Two choices on the registration checklist are: "I'm impecunious. Can you call me and let's talk about deferring the registration [fee] until my finances are better?" and "I will need housing at good ole Harvard. I'll need some place to crash [pick a night]." Or, for humor, "I'll be arriving by plane, bus, train or sailboat and will need to be picked up."
The impecunious no doubt had the $25 registration fee waived by the CRNC. The press did not even get a chance to pay it.

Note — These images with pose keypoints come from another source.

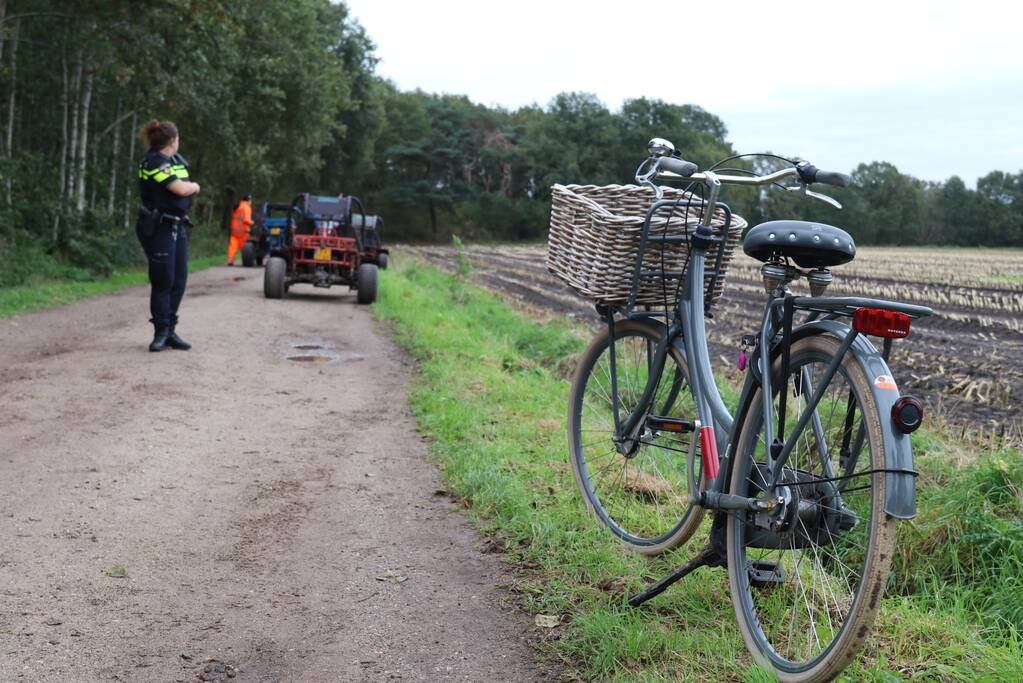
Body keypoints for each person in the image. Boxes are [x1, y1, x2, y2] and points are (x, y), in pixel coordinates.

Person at [136, 119, 201, 352]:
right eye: (178, 138)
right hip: (158, 227)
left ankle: (171, 329)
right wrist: (195, 186)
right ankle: (160, 332)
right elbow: (181, 188)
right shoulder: (154, 162)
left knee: (179, 280)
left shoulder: (175, 161)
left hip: (177, 226)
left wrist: (188, 185)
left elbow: (181, 183)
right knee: (163, 280)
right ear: (172, 141)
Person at [226, 195, 253, 265]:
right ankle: (247, 261)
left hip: (234, 231)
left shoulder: (238, 206)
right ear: (248, 200)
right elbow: (246, 220)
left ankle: (230, 261)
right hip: (243, 232)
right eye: (251, 200)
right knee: (245, 248)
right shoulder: (247, 207)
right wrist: (253, 222)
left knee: (232, 247)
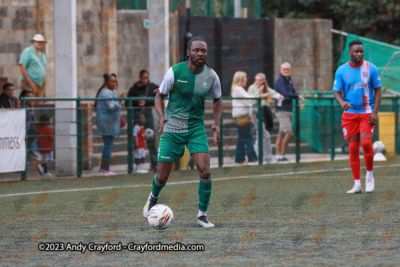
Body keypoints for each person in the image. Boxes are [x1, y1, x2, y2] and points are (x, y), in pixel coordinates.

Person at [142, 36, 222, 228]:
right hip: (172, 128)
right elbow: (159, 95)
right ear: (188, 52)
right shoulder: (174, 72)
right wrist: (161, 116)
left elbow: (218, 99)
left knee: (205, 171)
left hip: (196, 129)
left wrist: (217, 124)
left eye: (203, 50)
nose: (200, 53)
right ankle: (153, 197)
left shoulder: (212, 76)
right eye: (196, 50)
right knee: (162, 176)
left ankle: (202, 215)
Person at [333, 40, 382, 194]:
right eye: (356, 51)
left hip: (367, 112)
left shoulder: (371, 68)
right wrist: (342, 103)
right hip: (349, 115)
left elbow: (378, 91)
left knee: (366, 143)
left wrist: (375, 112)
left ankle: (369, 177)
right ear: (350, 53)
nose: (359, 54)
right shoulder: (341, 70)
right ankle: (357, 184)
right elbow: (336, 92)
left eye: (361, 51)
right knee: (353, 148)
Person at [231, 71, 269, 164]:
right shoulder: (238, 88)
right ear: (240, 79)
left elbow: (248, 101)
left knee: (244, 137)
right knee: (247, 137)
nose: (246, 79)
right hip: (242, 116)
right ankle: (251, 158)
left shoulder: (238, 89)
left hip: (244, 115)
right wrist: (260, 94)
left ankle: (240, 159)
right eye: (245, 77)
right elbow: (249, 97)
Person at [126, 69, 159, 172]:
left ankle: (155, 164)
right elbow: (127, 103)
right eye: (143, 78)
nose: (145, 80)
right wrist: (136, 102)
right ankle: (135, 166)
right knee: (136, 140)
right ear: (140, 77)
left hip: (148, 115)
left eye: (147, 78)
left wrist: (157, 92)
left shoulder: (152, 87)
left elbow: (160, 96)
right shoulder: (134, 89)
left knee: (151, 138)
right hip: (137, 115)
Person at [248, 73, 284, 164]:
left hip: (264, 114)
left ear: (263, 80)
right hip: (255, 114)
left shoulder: (265, 87)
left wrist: (279, 96)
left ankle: (261, 158)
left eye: (259, 80)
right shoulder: (252, 88)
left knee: (261, 135)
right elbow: (250, 99)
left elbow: (273, 93)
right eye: (256, 80)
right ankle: (262, 158)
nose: (257, 82)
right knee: (264, 135)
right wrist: (260, 93)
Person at [274, 62, 305, 162]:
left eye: (288, 69)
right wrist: (297, 96)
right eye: (284, 69)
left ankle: (278, 155)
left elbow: (292, 91)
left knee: (282, 132)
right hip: (282, 110)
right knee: (289, 132)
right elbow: (285, 92)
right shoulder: (279, 80)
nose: (286, 71)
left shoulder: (289, 79)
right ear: (280, 70)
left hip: (289, 109)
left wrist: (296, 95)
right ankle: (281, 155)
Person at [95, 73, 121, 176]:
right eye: (112, 81)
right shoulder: (106, 93)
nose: (114, 83)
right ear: (107, 83)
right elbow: (111, 106)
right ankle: (105, 168)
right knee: (108, 146)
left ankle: (103, 168)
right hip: (107, 124)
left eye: (115, 81)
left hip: (107, 123)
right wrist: (119, 101)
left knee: (107, 145)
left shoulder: (106, 92)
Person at [19, 34, 47, 99]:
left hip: (40, 83)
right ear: (33, 42)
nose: (39, 44)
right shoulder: (28, 51)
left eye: (41, 42)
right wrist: (29, 81)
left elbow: (42, 67)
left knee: (38, 103)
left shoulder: (42, 53)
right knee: (30, 102)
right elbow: (22, 66)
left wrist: (45, 78)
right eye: (37, 42)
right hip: (30, 82)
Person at [20, 88, 41, 161]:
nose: (30, 99)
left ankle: (32, 153)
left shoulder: (30, 106)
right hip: (23, 129)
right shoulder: (21, 106)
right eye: (28, 97)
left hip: (30, 129)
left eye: (31, 97)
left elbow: (33, 118)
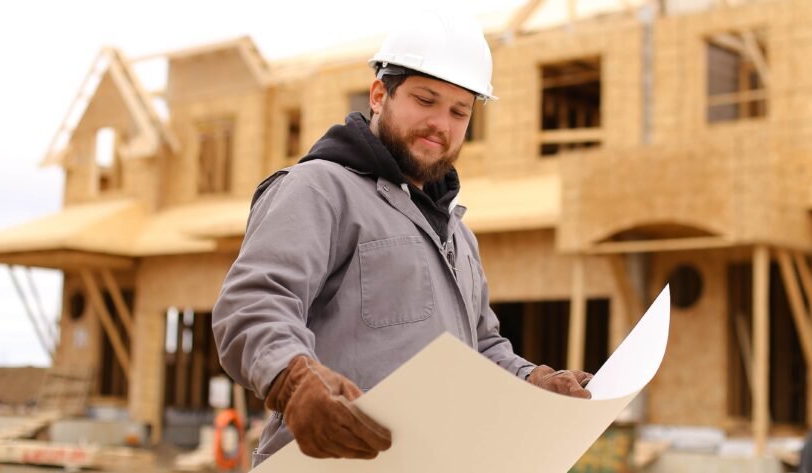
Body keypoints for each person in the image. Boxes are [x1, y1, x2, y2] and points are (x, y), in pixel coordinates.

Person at [212, 9, 593, 467]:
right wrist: (293, 381)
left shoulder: (457, 234)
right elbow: (254, 304)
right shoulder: (319, 189)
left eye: (459, 111)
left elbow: (482, 349)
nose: (441, 124)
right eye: (425, 100)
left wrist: (530, 381)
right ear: (379, 94)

Last Thursday, the managing editor of The Crimson called the CRNC in Washington and received a preliminary okay to attend the Fieldman session here (no waiver of the registration fee, though). He showed up at the Phillips Brooks House Parlour Room Friday night to sign in.
The local brass reversed the preliminary approval of the CRNC. No press, they said, and they then confirmed their decision with Joseph Abate, the chairman of the CRNC, who was in Cambridge to oversee the Fieldman School.
Like their elders, whom they emulate with such verve, the CRNC chief and the soon-to-be fieldmen recognize the maxim of Watergate politics. Internal political operations are to be kept secret--unless you happen to believe in open government or there is a way to spy on the other guy's operations without anybody knowing what you're up to.
This is what is known in the present Republican Party as hardshell realism. It works, too.
Indeed, any tempered idealists who envision 1976 as a broad-based rejection of Nixon-Republican realism had better consider the groundwork being done on all levels by Republicans before reassuring themselves that the mandate of 1972 cannot be foisted upon the American people again four years hence.